RDataFrame Snapshot on NANOAOD

Dear experts,

I am using ROOT 6.20/02 (6.24/06 behaves similarly) to test a simple code that creates a snapshot of a nanoAODv9 file, once keeping all branches, and once only a subset of them.

The input file is:

The snippet using the dataframe object df is:

branches = ROOT.std.vector("string")()
branches.push_back(str('Jet_pt')) # original branch name, as stored in NanoAOD
branches.push_back(str('JetPt')) # renamed branch, as defined below

df.Snapshot('Events', 'snapshot_test.root', branches)

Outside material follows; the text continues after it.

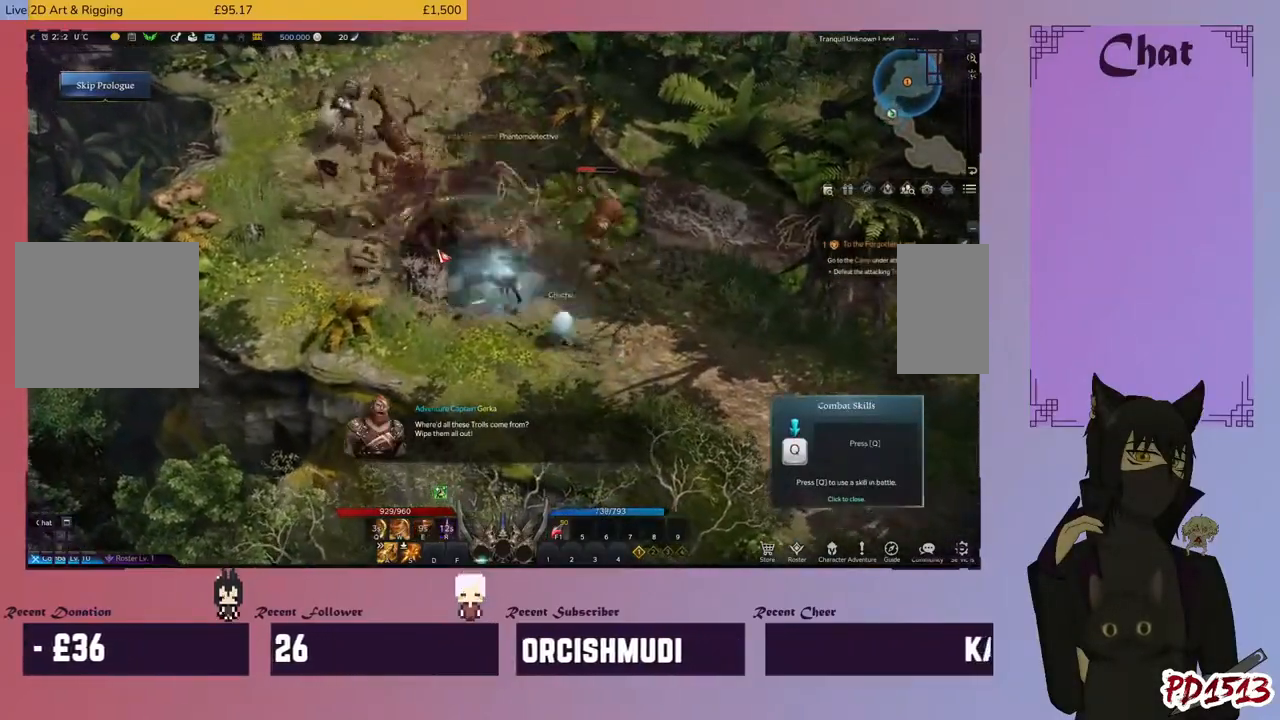
{"keys": [], "mouse": [], "events": [[67, "mouse_right", "up"], [100, "a", "down"], [133, "mouse_right", "down"], [167, "a", "up"], [267, "mouse_right", "up"], [333, "d", "down"], [333, "mouse_right", "down"], [433, "d", "up"], [467, "mouse_right", "up"]]}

This fails with the error:

Error in TBranch::TBranch: Illegal leaf: Jet_pt/Jet_pt[nJet]/F. If this is a variable size C array it’s possible that the branch holding the size is not available.
*** Break *** segmentation violation

However, removing the original branch ‘Jet_pt’ in ‘branches’ solves the problem.

Similarly, not specifying any branches in snapshot also works (but this defies the goal at hand).

I guess the issue is that the native nanoAOD branches are not vectors, and somehow snapshot is not handling them properly, while creating an alias in RDF somehow solves this issue (which is an ugly workaround).
Is there any other way other than this workaround to slim a nanoAOD TTree?


I guess @eguiraud can help you.

On my phone, but try always adding the array counter branch to the snapshot branchlist first, nJet in this case, and see what happens. Why things may work when an Alias is created, I could only speculate.

1 Like

Hi @hsaka ,
indeed for now the solution is to add nJet to your branches list (before Jet_pt).

This is rdf.Snapshot columnList - automate size columns · Issue #6932 · root-project/root · GitHub and we will make it so that manually adding size columns for variable-sized C-style arrays won’t be necessary.


Thanks, this does the trick!